Hi all my fellow cruise-chatters!
Swimmers on board's son did a science project on cruise ship stabilizers. It was a great idea and even earned him excused absences for the effort. We thought it might be interesting (and fun) to let our imaginations flow and give some thought to other projects kids might do while on a cruise to earn school credit. So, all you "out of the box" thinkers, educators, and anyone else who might have an idea - let's get creative.
Okay, I am not an educator and I have't been known as one who thinks out of the box. BUT, I think it woud be interesting to log all the food a family consumes on a cruise and compare it to their regular caloric intake. They could predict how much they will eat, how much weight they think they will gain and then compare it to the real thing (Of course they may not really want to know)
Of course there's the obvious, namely involving the ports of call. A student could do a geography project, with pre-cruise preparation including learning some basic facts about each island they will be visiting. The kids could then use their personal observations from their experiences on each island to do a comparison of islands - say, which one had the cleanest or the whitest beaches, and what causes the color of each island's beaches. Or what the non-tourist-related economy is based on (i.e. sugar cane, ship repair, etc.)

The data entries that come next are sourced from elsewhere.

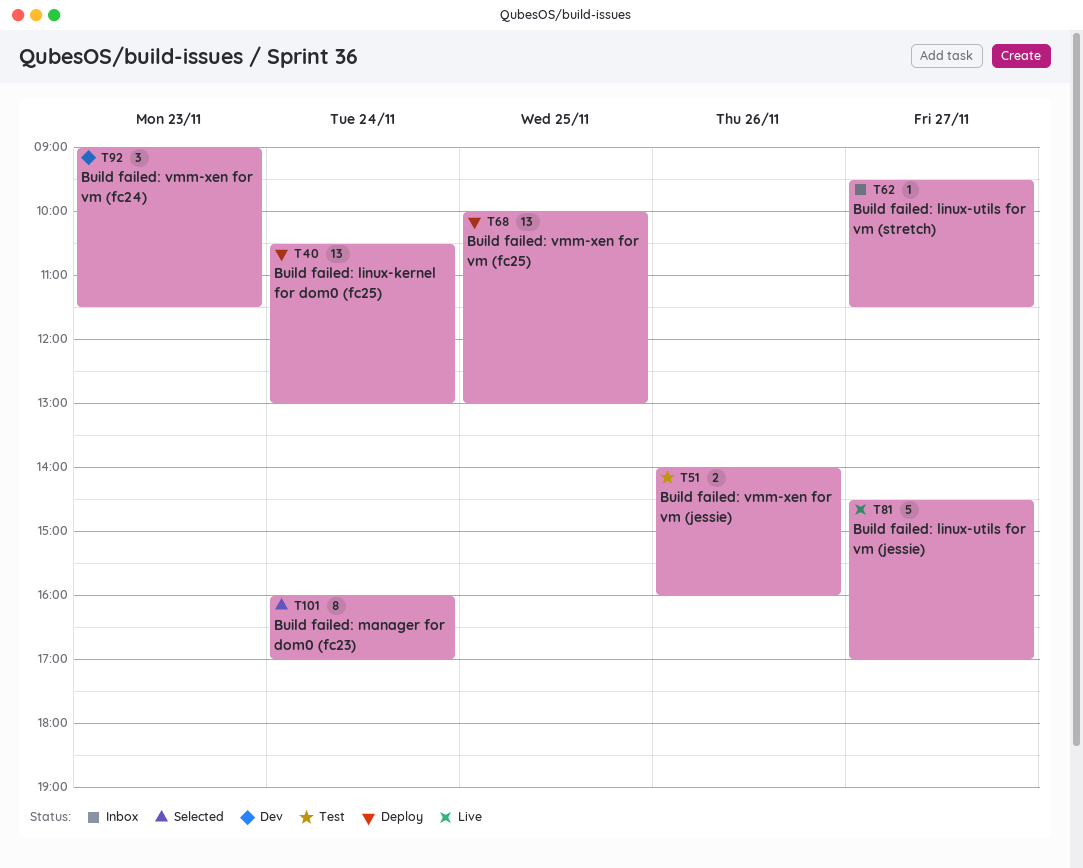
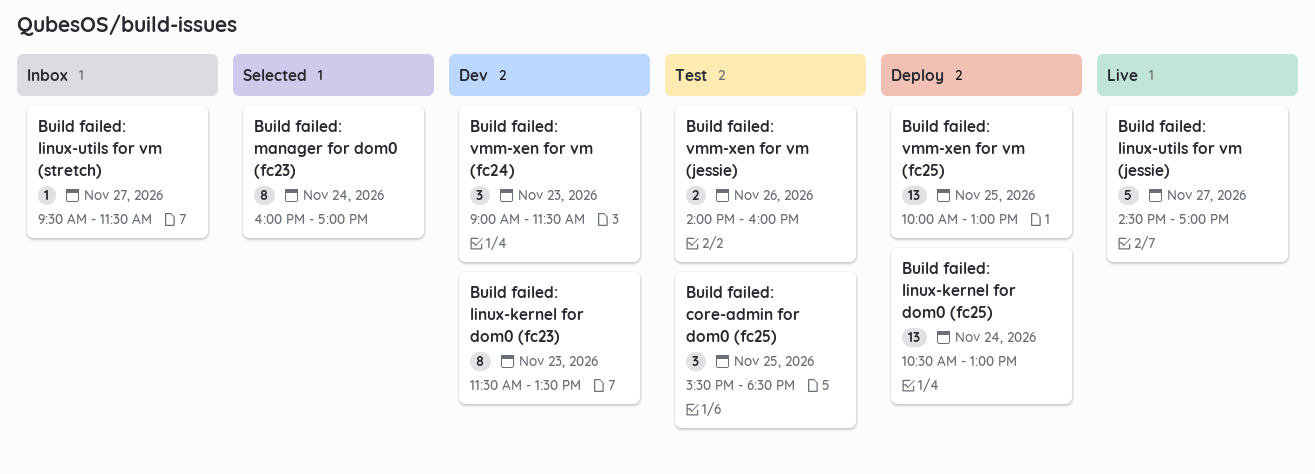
Build failed: core-admin for dom0 (fc25): none -> present
Build failed: linux-kernel for dom0 (fc23): none -> present

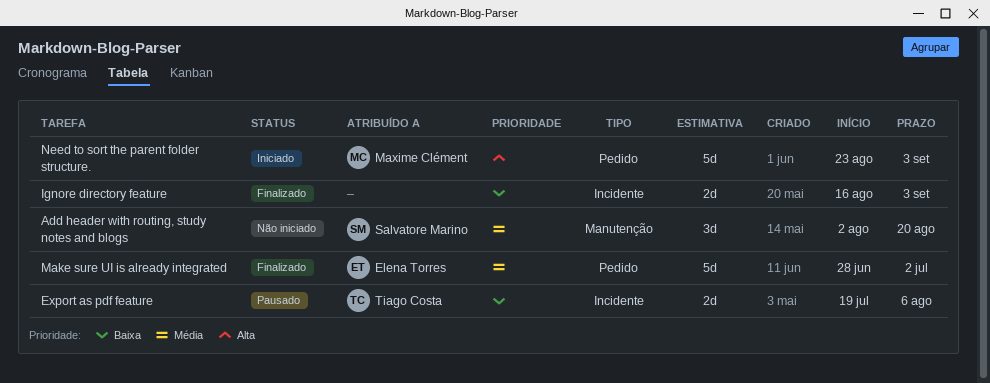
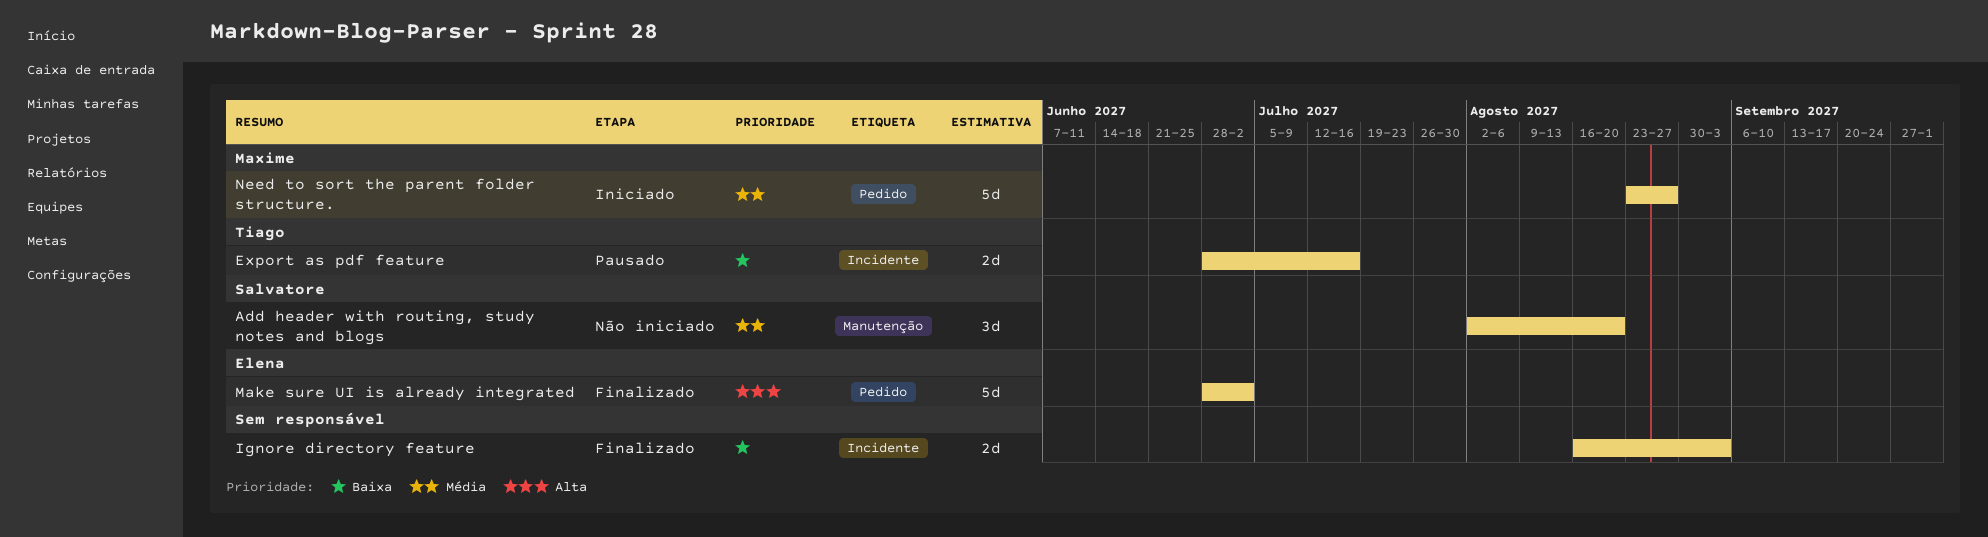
Export as pdf feature, start: Jul 19 -> Jun 28
Export as pdf feature, due: Aug 6 -> Jul 16
Make sure UI is already integrated, priority: Média -> Alta
Need to sort the parent folder structure., priority: Alta -> Média
Need to sort the parent folder structure., due: Sep 3 -> Aug 27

Okay, I know this was my idea to start the thread, but in unpacking from my last cruise, I had a thought for a science project to add to our list: Collect sand from every port of call and from different beaches at the same port if applicable. Then categorize them according to color, texture, physical composition. Having started a "sand collection" I am amazed at the different quality and physical aspects of sand taken from various beaches in my travels. What I thought was a soft, white sandy beach was not necessarily so when compared with other samples.
My son did a "cruise project" in which he took samples of the water from each port(including Miami). Once we returned home he ran tests and was abe to analyze and compare them. Now, I know this was a high school project, and don't ask me how he analyzed them - he is the science whiz in the family. But, when I saw this thread I just thought I would pass it on.